How the new 3D chip is made

Until now, most attempts at 3D chips have relied on stacking separate chips. That approach works, but the connections between layers are coarse, sparse, and prone to bottlenecks.

Instead of fabricating separate chips and then fusing them, the team builds each layer directly on top of the last in one continuous process. This “monolithic” method uses temperatures low enough to avoid damaging the circuitry below, allowing the researchers to stack components more tightly and connect them far more densely.

Perhaps even more notably, the process was completed entirely in a domestic commercial silicon foundry. “Turning a cutting-edge academic concept into something a commercial fab can build is an enormous challenge,” said co-author Mark Nelson, vice president of technology development operations at SkyWater Technology. “This shows that these advanced architectures aren’t just possible in the lab – they can be produced domestically, at scale, which is what America needs to stay at the forefront of semiconductor innovation.”

The chip’s performance and potential

Early hardware tests show that the prototype already outperforms comparable 2D chips by roughly a factor of four. Simulations of taller, future versions – with more stacked layers of memory and compute – point to even greater gains. Designs with additional tiers show up to a twelve-fold improvement on real AI workloads, including those derived from Meta’s open-source LLaMA model.

Most strikingly, the researchers say the design opens a realistic path to 100- to 1,000-fold improvements in energy-delay product (EDP), a key metric that balances speed and energy efficiency. By drastically shortening data movement and adding many more vertical pathways, the chip can achieve both higher throughput and lower energy per operation, a combination long viewed as out of reach for conventional, flat architectures.

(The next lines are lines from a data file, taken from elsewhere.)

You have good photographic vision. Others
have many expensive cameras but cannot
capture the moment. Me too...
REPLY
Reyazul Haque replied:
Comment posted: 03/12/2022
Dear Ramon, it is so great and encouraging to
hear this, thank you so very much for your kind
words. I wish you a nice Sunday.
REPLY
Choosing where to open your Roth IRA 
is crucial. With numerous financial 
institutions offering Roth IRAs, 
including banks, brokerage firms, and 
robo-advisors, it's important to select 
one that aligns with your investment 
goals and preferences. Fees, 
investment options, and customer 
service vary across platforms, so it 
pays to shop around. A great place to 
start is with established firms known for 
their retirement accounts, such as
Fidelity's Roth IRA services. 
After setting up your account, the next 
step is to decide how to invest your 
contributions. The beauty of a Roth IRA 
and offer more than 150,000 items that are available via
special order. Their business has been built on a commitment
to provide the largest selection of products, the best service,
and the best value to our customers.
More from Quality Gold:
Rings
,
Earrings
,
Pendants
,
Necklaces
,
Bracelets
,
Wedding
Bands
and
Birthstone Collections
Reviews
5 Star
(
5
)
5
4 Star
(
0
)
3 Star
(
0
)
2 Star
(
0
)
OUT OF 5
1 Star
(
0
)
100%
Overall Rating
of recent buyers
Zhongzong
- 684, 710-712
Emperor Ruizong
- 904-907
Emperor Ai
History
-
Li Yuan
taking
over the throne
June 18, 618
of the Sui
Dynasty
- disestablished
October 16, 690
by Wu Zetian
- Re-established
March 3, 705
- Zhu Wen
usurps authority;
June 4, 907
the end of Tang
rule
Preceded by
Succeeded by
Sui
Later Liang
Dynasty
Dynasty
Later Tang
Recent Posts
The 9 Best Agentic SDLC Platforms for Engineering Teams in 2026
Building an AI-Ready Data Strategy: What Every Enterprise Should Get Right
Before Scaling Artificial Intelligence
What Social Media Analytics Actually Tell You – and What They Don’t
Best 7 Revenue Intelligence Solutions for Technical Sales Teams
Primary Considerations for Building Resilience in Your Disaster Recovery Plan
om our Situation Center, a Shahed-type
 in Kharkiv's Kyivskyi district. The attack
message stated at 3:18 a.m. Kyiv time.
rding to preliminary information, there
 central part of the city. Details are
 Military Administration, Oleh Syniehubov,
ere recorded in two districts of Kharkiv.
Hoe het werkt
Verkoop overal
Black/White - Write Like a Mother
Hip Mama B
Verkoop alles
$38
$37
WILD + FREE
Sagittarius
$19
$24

The researchers emphasize that the long-term significance of this research goes beyond performance. By proving that monolithic 3D chips can be built on U.S. soil, they say, the work establishes a blueprint for a new era of domestic hardware innovation, one in which America can design and manufacture the most advanced chips.

Just as the integrated-circuit revolution of the 1980s was fueled by students who learned to design and build chips in U.S. labs, the researchers say the shift to vertical, monolithic 3D integration will require a new generation of engineers fluent in these technologies. Through collaborations and funding sources such as the Microelectronics Commons California-Pacific-Northwest AI Hardware Hub (Northwest-AI-Hub), students and researchers are already being trained to advance American semiconductor innovation.

“Breakthroughs like this are of course about performance,” said H.-S. Philip Wong, the Willard R. and Inez Kerr Bell Professor in the Stanford School of Engineering and principal investigator of the Northwest-AI-Hub. “But they’re also about capability. If we can build advanced 3D chips, we can innovate faster, respond faster, and shape the future of AI hardware.”